Vooraf
In het voorjaar van 1984 besloot de redactie van Spektator, gesterkt door het succes van een eerder taalkundig squibnummer (cf. Spektator, jrg. 6 (1976-1977), afl. 7-8), opnieuw een aflevering te vullen met taalkundige schotschriften. Om dit nummer toch een wat ander karakter te geven dan zijn illustere voorganger, werd besloten deze aflevering een motto mee te geven. Dit motto luidt:
TAALKUNDIGE THEORIEVORMING EN DE (AL OF NIET VERMEENDE) WEERBARSTIGHEID VAN HET NEDERLANDS.
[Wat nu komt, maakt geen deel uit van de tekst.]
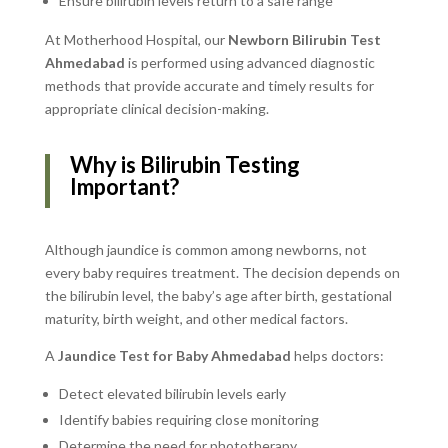
Ensure bilirubin levels return to a safe range
At Motherhood Hospital, our
Newborn Bilirubin Test
Ahmedabad
is performed using advanced diagnostic
methods that provide accurate and timely results for
appropriate clinical decision-making.
Why is Bilirubin Testing
Important?
Although jaundice is common among newborns, not
every baby requires treatment. The decision depends on
the bilirubin level, the baby’s age after birth, gestational
maturity, birth weight, and other medical factors.
A
Jaundice Test for Baby Ahmedabad
helps doctors:
Detect elevated bilirubin levels early
Identify babies requiring close monitoring
Determine the need for phototherapy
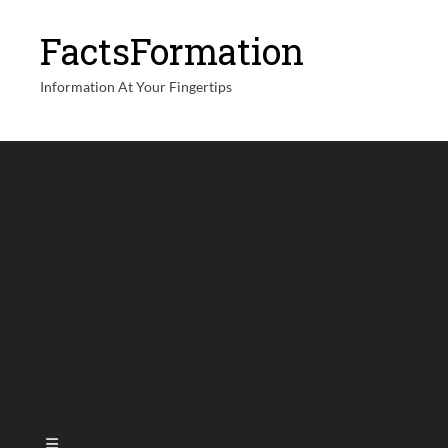
FactsFormation
Information At Your Fingertips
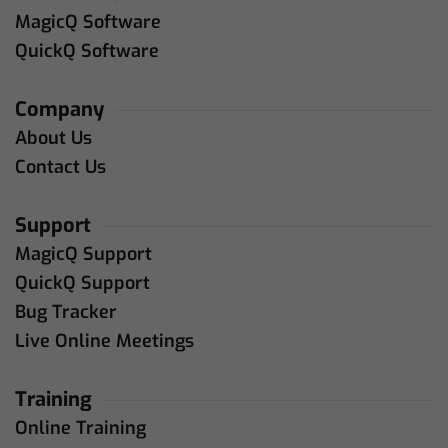
MagicQ Software
QuickQ Software
Company
About Us
Contact Us
Support
MagicQ Support
QuickQ Support
Bug Tracker
Live Online Meetings
Training
Online Training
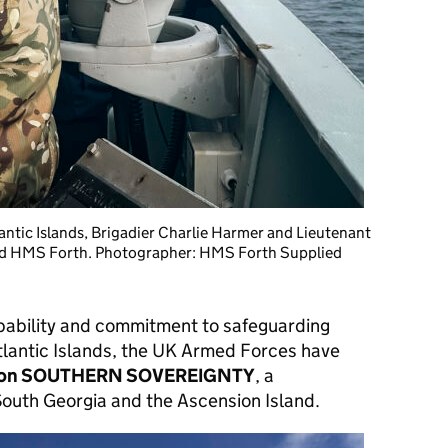
ntic Islands, Brigadier Charlie Harmer and Lieutenant
HMS Forth. Photographer: HMS Forth Supplied
capability and commitment to safeguarding
tlantic Islands, the UK Armed Forces have
ion SOUTHERN SOVEREIGNTY
, a
outh Georgia and the Ascension Island.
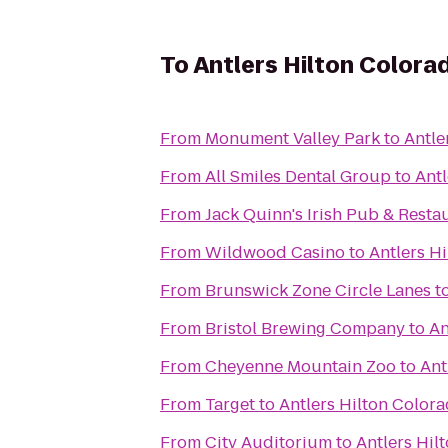
To
Antlers Hilton Colora
From
Monument Valley Park
to
Antle
From
All Smiles Dental Group
to
Antl
From
Jack Quinn's Irish Pub & Resta
From
Wildwood Casino
to
Antlers H
From
Brunswick Zone Circle Lanes
t
From
Bristol Brewing Company
to
An
From
Cheyenne Mountain Zoo
to
Ant
From
Target
to
Antlers Hilton Color
From
City Auditorium
to
Antlers Hil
Het enthousiasme van taalkundig Nederland om aan dit nummer mee te werken was ongekend. Een groot aantal taalkundigen deelde de redactie mee een squib te schrijven en een iets kleiner aantal taalkundigen stuurde ook daadwerkelijk een squib in (sommigen heeft de weerbarstigheid van het Nederlands klaarblijkelijk parten gespeeld). Het gevolg hiervan is dat de huidige jaargang van Spektator twee squib-nummers zal bevatten, te weten aflevering 3 en aflevering 5. Zoals te verwachten was heeft de oproep van de redactie om een squib te schrijven die aansluit bij bovenstaand motto geresulteerd in een bonte verzameling artikelen, die zowel qua onderwerp als qua toon onderling sterk verschillen. Veel van de bijdragen lijken te vragen om verdere studie, of nodigen uit tot discussie. De redactie van Spektator benadrukt dat zij iedere reactie op de in de beide squib-nummers opgenomen artikelen met de grootste belangstelling tegemoet ziet, daar de vraag of een bepaald verschijnsel weerbarstig is of niet natuurlijk niet door een enkele wetenschapper wordt uitgemaakt maar uitsluitend door het forum van wetenschappers dat zich met een bepaald vakgebied bezighoudt.
In de hoop dat de in deze jaargang gepubliceerde squibs een in wetenschappelijk opzicht geslaagde Nachwuchs zullen opleveren, wenst de redactie de lezers van Spektator nu al vast veel plezier toe met kennis te nemen van hoe er anno 1984 gedacht wordt over de (al of niet vermeende) weerbarstigheid van het Nederlands.